CONSIGNES DE L'EXERCICE:
1 > Indiquez si chacune des affirmations suivantes concorde avec le texte sur le sommet des BRICS, en répondant par oui ou par non et en citant à l'identique les mots du texte qui tranchent : (a) le sommet se tient jusqu'au jeudi 24 août à Johannesburg ; (b) le Sri Lanka doit à la Chine la moitié de sa dette souveraine ; (c) le port d'Hambatota a été concédé aux Chinois pour 50 ans.
2 > Relevez tous les pays que le texte sur le sommet des BRICS cite entre parenthèses pour expliciter le sigle BRICS.
3 > Répondez aux questions suivantes à partir du texte sur le sommet des BRICS.
(a) Quel journal vient de publier la courbe évoquée au début ?
(b) Combien d'habitants compte le Sri Lanka ?
(c) Depuis quelle année le port d'Hambatota est-il accordé aux Chinois ?

TEXTE SOURCE:
--------------------------------------------------

Une seule courbe résume l’enjeu principal du sommet des BRICS (Brésil, Russie, Inde, Chine, Afrique du sud) qui se tient jusqu’au jeudi 24 août à Johannesburg. Elle vient d’être publiée par le Financial Times. Elle montre que cette année, en 2023, la Chine exportera plus à destination des pays pauvres et émergents impliqués dans son initiative «Belt and Road» (Ceinture et route) que vers les États-Unis, l’Union européenne et le Japon réunis. Vous m’avez bien lu: la deuxième puissance économique mondiale est en train d’opérer, elle aussi, son «découplage». Pékin veut de moins en moins dépendre de l’Occident et de ses alliés.
L’économiste Jean Pisani-Ferry alerte sur les exportations chinoises
Pas étonnant, dans ce contexte, que le président Xi Jinping ait multiplié les annonces sur des nouveaux projets de coopération économiques entre les BRICS et leur périphérie: cette quarantaine de pays conviés à Johannesburg, parmi lesquels des géants à part entière comme le Nigéria ou l’Indonésie.
Un numéro de charme géopolitique d’autant plus facile à mener que la Russie, grand pourvoyeur de matières premières, a cruellement besoin de les exporter et qu’elle est aujourd’hui affaiblie par la guerre en Ukraine.
Et pourquoi ne pas rêver d’une grande réconciliation de la Chine avec l’Inde qui vient, pile en plein sommet, de réussir pour la première fois à faire atterrir une fusée sans pilote sur la face sud de la lune? Ça y est. L’alternative à la sempiternelle domination occidentale est en cours…
La réalité est, malheureusement pour de nombreux pays concernés, loin de ces déclarations et de cette courbe.
Il suffit de s’attarder sur un pays, un seul, pour comprendre combien les promesses de la Chine peuvent être sinon mortelles, du moins redoutables: le Sri Lanka. Ce pays de 22 millions d’habitants situé au sud de l’Inde doit à la Chine plus de sept milliards de dollars, soit un cinquième de sa dette souveraine. Depuis 2017, son grand port d’Hambatota a été accordé aux Chinois par une concession de 99 ans.

--------------------------------------------------

DONNÉES CI-DESSOUS:
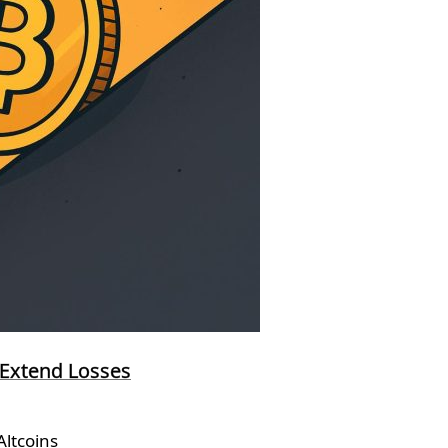
 Extend Losses
ltcoins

--------------------------------------------------

CORRIGÉ:
1 >
(a) Oui : « qui se tient jusqu’au jeudi 24 août à Johannesburg »
(b) Non : « soit un cinquième de sa dette souveraine »
(c) Non : « par une concession de 99 ans »

2 > Brésil, Russie, Inde, Chine, Afrique du sud

3 >
(a) Le Financial Times
(b) 22 millions
(c) 2017